-- start of TEXT PASSAGE --
Ive had my first cycle dreams shattered this week with a BFN   I havent had as bad an experinece as you guys but do completley sympathise with your situations and the complete lack of understanding from the rest of the world. I truly belive that NO-ONE fully understands this unless you have been through it.

Fordy - I would thouroughly recommend sending the tears and hope link from Mandy. I sent it to a few people during my journey and I think it hit them hard , . its incredibly moving and Ive just watched it again and Im crying my eyyes out as it so completley sums ups how Im sure we all feel right now . Anyone would be hard pushed not to be moved by it and have a lightbulb moment and maybe realise how hard it is for us .. I genuinely think people dont mean to be cruel - just things they dont understand or comprehend - they cant deal with so the ignore it or expect us to pull ourselves togther. Its their problem though, not ours - we have enough to be going through .
-- end of TEXT PASSAGE --
-- start of DATA IN THIS EXERCISE --
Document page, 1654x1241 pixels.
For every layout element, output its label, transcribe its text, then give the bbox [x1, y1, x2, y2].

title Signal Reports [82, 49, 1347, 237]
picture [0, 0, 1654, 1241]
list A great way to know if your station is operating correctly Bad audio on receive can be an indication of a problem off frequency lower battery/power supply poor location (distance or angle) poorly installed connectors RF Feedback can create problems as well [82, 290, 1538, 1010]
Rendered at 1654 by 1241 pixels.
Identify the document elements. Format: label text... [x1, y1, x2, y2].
-- end of DATA IN THIS EXERCISE --
-- start of DATA IN THIS EXERCISE --
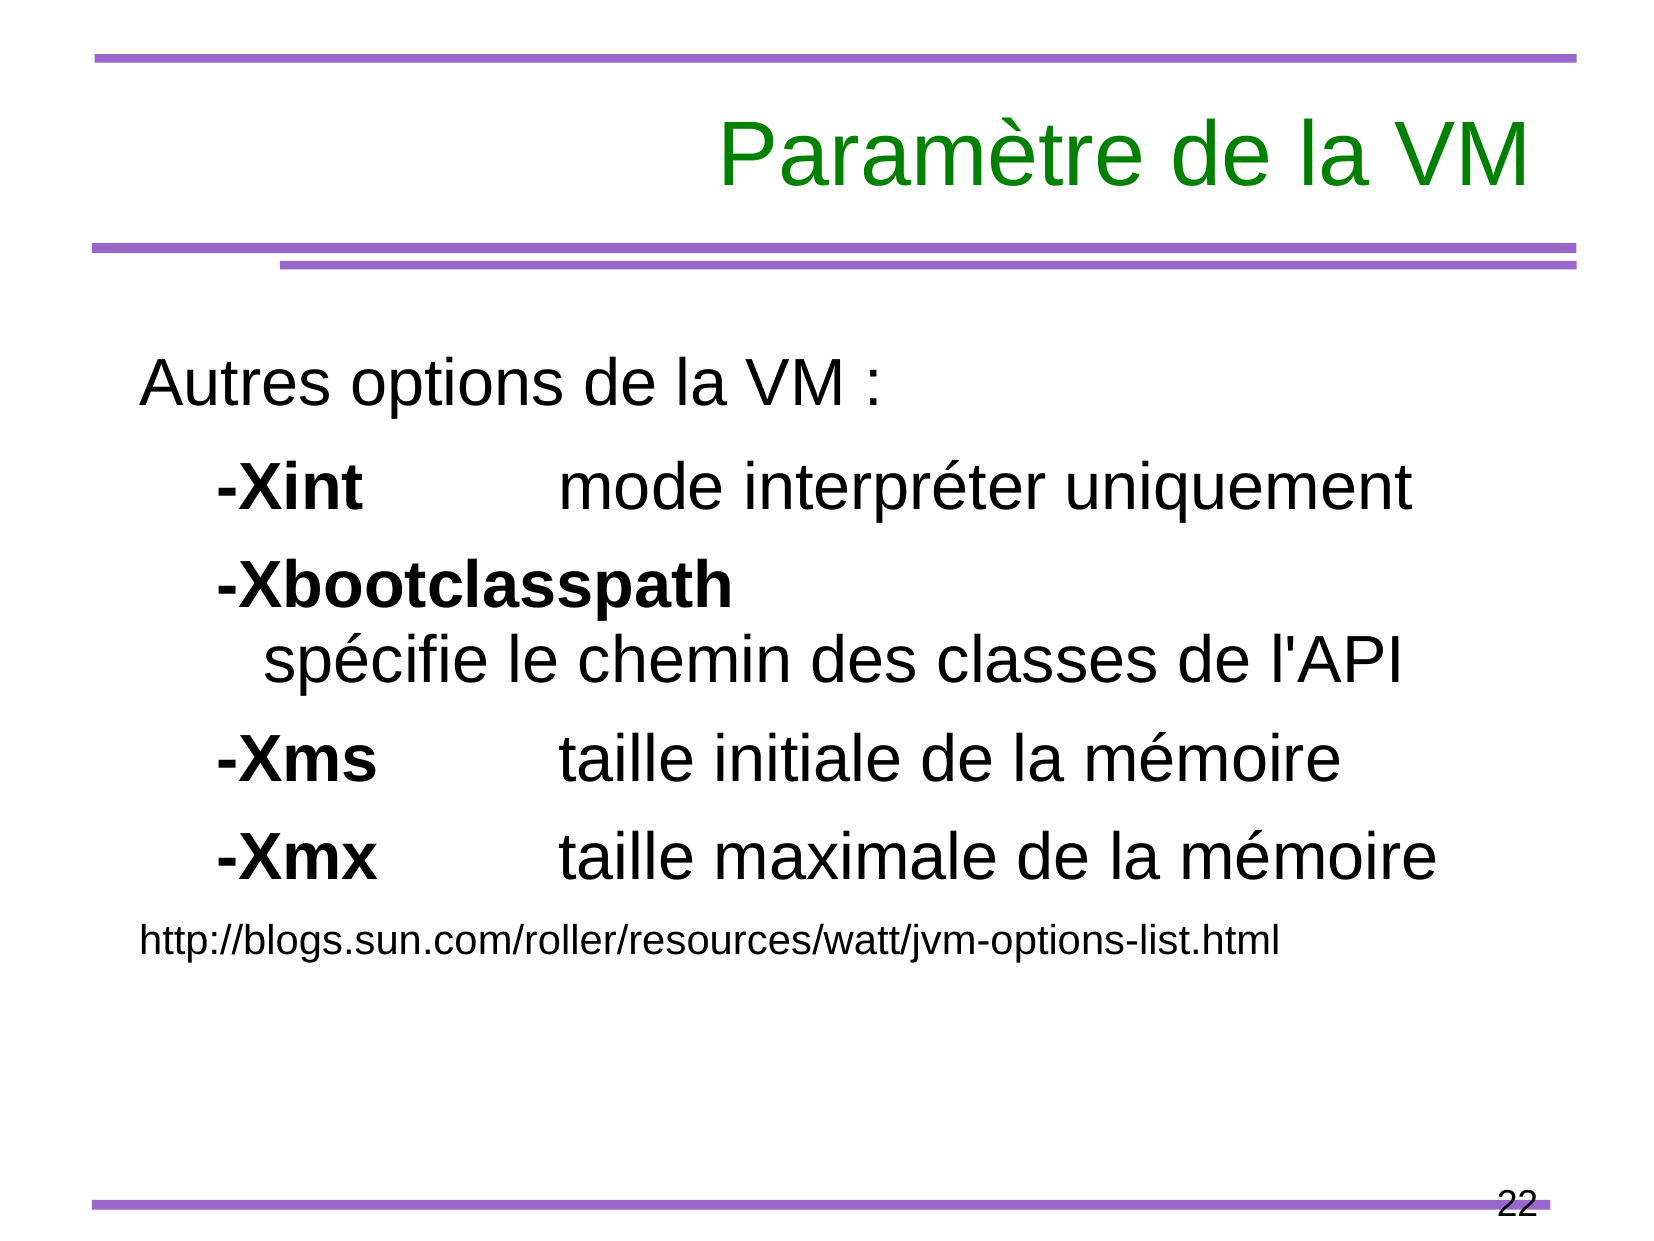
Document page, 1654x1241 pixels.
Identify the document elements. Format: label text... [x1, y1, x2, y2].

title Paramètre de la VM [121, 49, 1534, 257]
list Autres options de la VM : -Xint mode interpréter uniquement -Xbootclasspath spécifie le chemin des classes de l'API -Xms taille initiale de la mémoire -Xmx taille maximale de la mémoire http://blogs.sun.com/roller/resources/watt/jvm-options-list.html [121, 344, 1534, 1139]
-- end of DATA IN THIS EXERCISE --
-- start of DATA IN THIS EXERCISE --
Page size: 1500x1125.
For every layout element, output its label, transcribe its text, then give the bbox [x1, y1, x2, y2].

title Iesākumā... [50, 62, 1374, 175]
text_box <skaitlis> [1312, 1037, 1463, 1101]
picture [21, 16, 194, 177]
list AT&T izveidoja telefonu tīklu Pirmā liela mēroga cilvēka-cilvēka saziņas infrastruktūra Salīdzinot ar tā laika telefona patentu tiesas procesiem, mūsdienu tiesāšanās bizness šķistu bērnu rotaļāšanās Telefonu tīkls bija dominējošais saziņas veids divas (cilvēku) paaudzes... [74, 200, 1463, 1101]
-- end of DATA IN THIS EXERCISE --
> _REQUIREMENTS_
a: From the listing, reproduce the stretch from the line that contains "Page size: 1500x1125." through the line that contains "list AT&T izveidoja", both lines included.
b: Carry on the forum post about coping with a failed first cycle, starting after its last sentence.

> _ANSWERS TO THE EXERCISES_
a:
Page size: 1500x1125.
For every layout element, output its label, transcribe its text, then give the bbox [x1, y1, x2, y2].

title Iesākumā... [50, 62, 1374, 175]
text_box <skaitlis> [1312, 1037, 1463, 1101]
picture [21, 16, 194, 177]
list AT&T izveidoja telefonu tīklu Pirmā liela mēroga cilvēka-cilvēka saziņas infrastruktūra Salīdzinot ar tā laika telefona patentu tiesas procesiem, mūsdienu tiesāšanās bizness šķistu bērnu rotaļāšanās Telefonu tīkls bija dominējošais saziņas veids divas (cilvēku) paaudzes... [74, 200, 1463, 1101]

b:
Jack - your story is heartbreaking, Im so sorry . You are incredibly brave to be carrying on alone and I hope and wish you have some support from other friends etc to get you through this . 

Mandy - thanks again for reminding me of the link - I have saved it now as it is so beautiful and sums up everything I could try and say to someone . 

Wishing you all the luck in the world ladies, dont give up hope .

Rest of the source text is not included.